WHAT YOU WILL DO = The answer must be a single number: how many lines in the entries hold the string "pinky".

Stored data entries
'''

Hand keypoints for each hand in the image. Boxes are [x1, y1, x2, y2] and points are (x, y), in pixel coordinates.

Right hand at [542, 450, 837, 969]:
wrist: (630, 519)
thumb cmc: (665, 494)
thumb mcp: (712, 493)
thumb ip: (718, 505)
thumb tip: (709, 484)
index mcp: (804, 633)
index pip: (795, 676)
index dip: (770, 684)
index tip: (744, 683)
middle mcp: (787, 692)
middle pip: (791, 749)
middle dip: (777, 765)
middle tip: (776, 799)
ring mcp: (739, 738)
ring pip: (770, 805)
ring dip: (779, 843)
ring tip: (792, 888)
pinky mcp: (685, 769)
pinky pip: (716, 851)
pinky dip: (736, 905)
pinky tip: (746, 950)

'''
'''

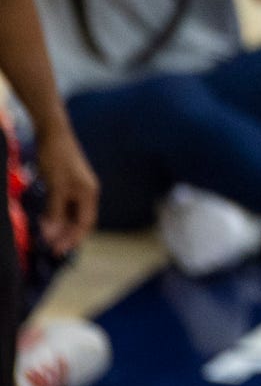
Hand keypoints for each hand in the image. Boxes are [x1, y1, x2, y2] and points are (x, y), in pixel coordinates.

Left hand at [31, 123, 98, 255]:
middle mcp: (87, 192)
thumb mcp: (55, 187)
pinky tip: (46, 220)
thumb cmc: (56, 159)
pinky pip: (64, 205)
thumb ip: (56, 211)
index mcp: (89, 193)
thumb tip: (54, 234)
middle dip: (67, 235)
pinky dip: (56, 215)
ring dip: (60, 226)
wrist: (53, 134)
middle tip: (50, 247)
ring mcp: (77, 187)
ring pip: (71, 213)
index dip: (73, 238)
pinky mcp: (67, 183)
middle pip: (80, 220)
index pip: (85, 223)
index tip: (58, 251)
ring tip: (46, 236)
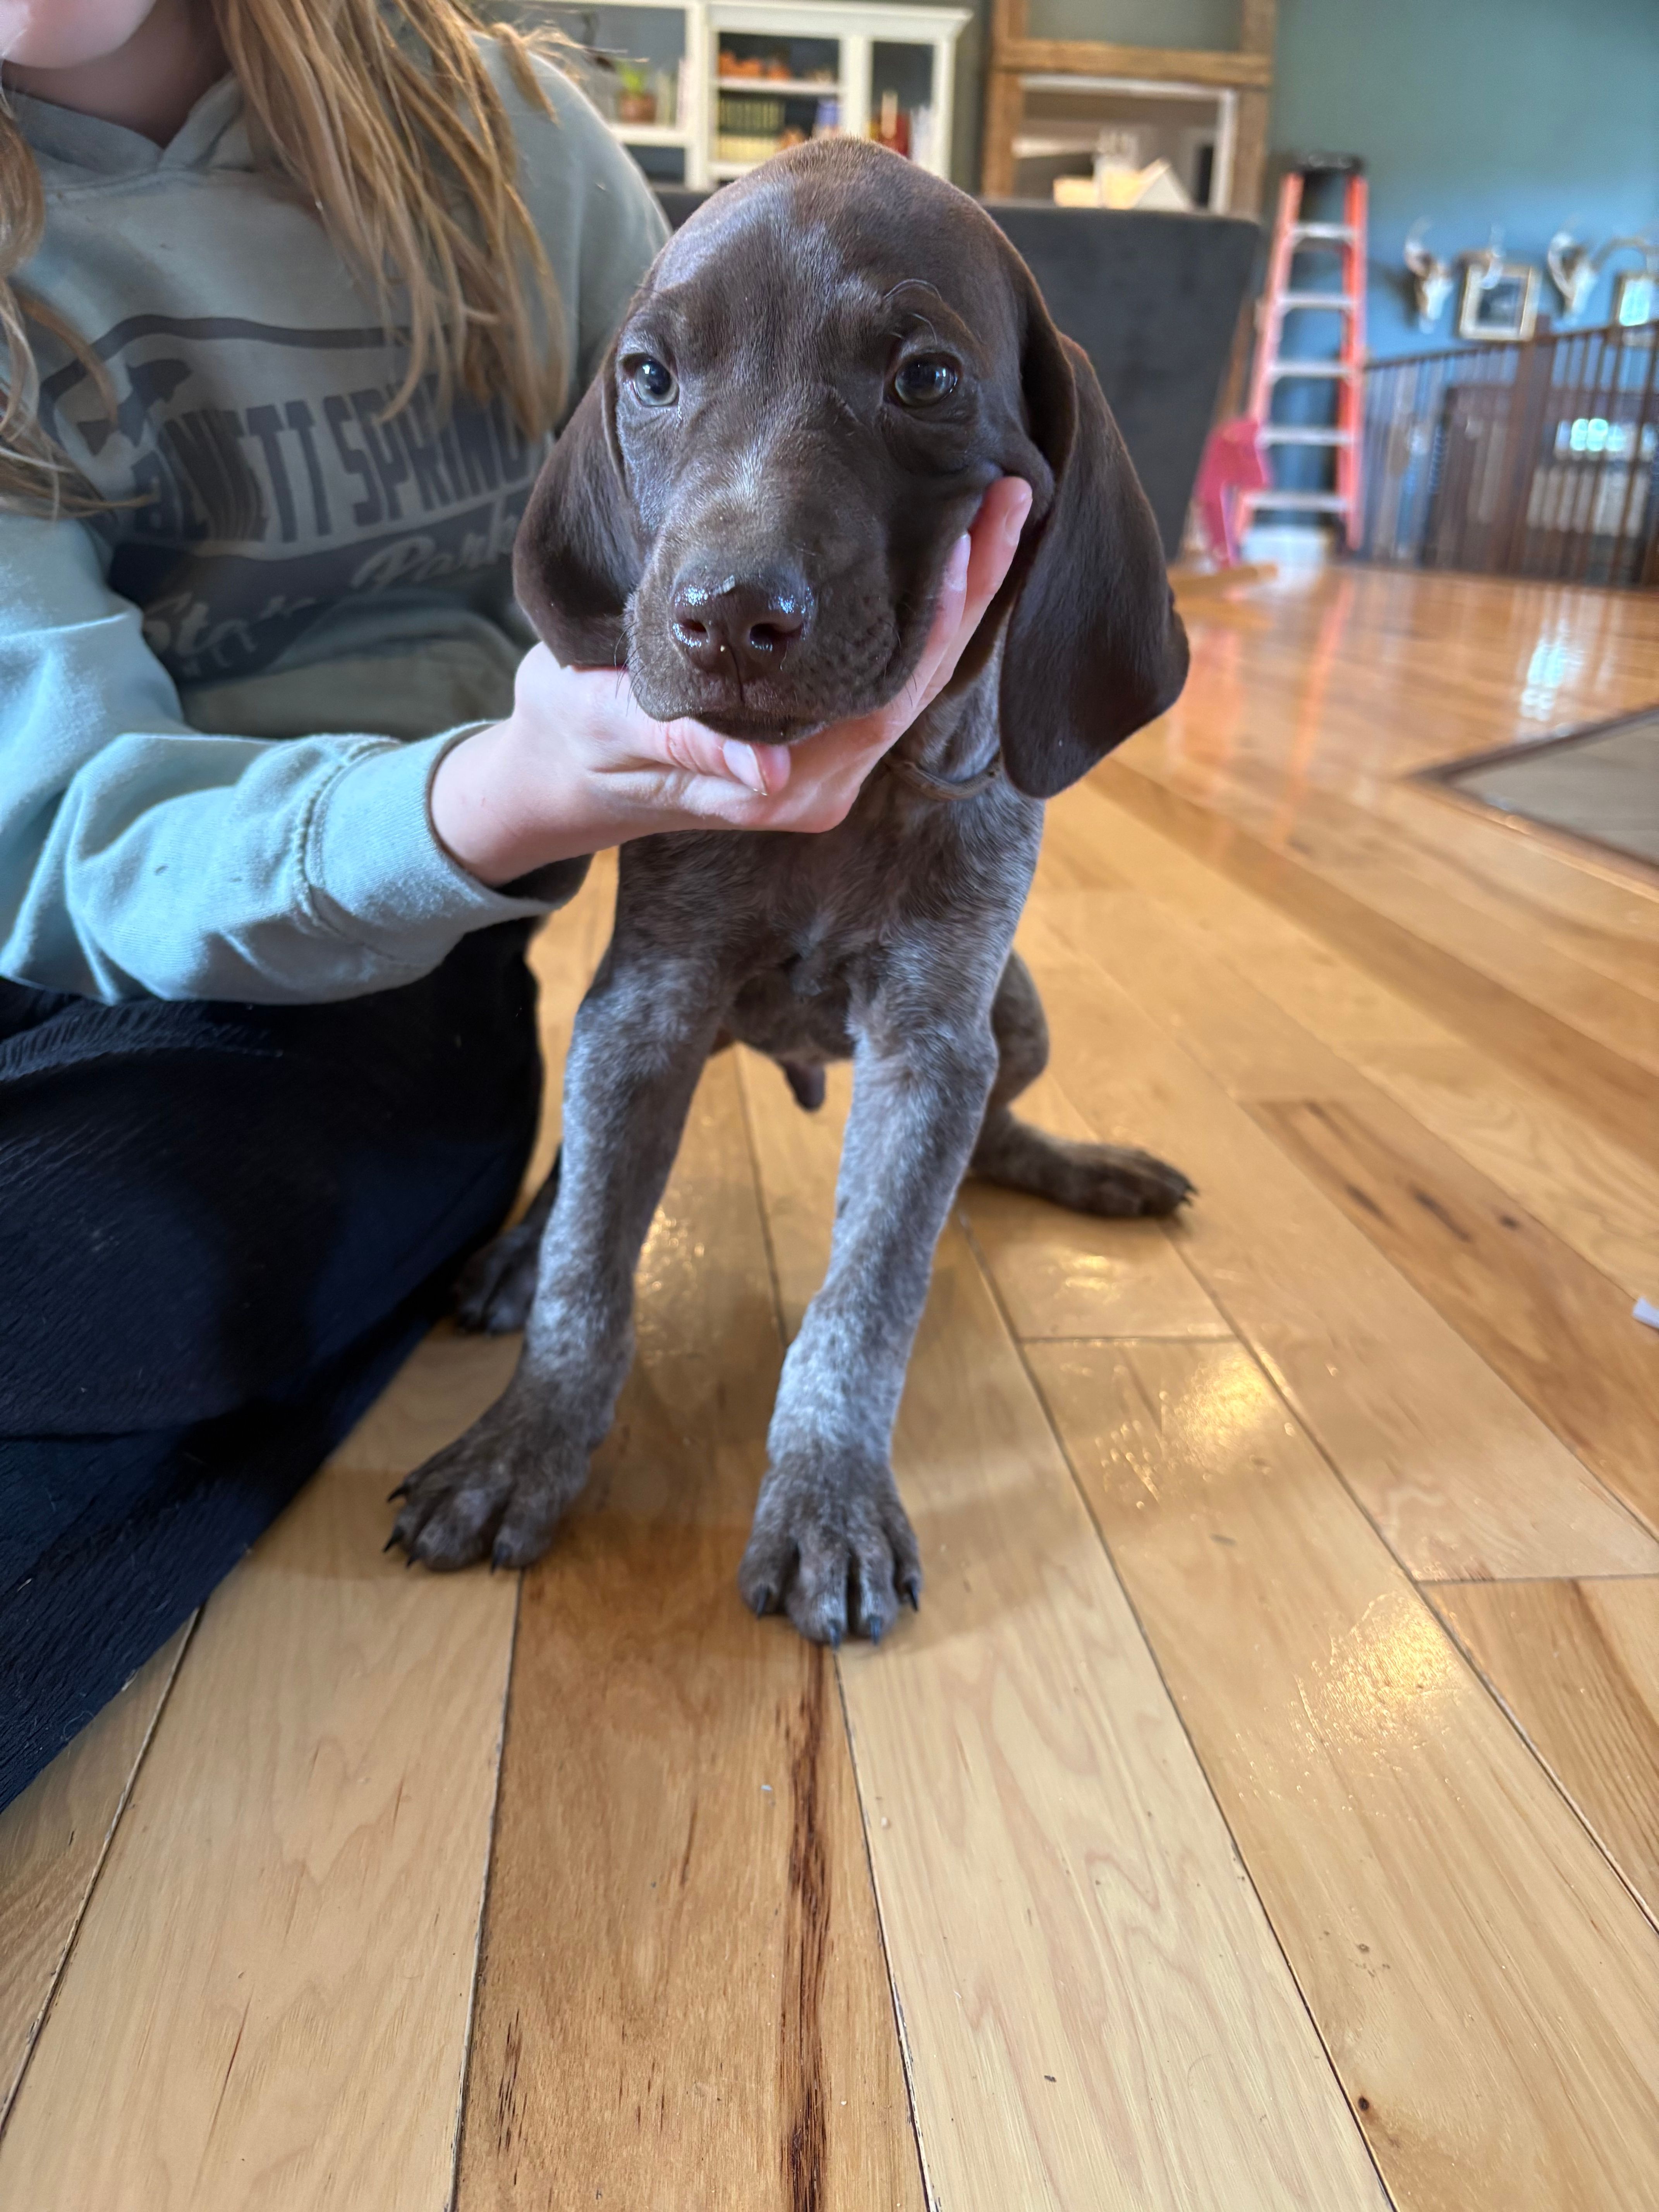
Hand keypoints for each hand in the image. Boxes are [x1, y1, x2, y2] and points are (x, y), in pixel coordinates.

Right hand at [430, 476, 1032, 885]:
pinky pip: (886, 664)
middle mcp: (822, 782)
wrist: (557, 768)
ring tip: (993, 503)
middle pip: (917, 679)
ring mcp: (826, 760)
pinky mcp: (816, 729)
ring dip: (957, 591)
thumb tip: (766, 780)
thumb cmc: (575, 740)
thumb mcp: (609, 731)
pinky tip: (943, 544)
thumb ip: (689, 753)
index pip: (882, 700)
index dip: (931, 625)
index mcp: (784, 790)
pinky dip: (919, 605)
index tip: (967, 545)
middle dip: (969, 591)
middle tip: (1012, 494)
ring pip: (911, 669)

'''

WRITTEN REPLY = 12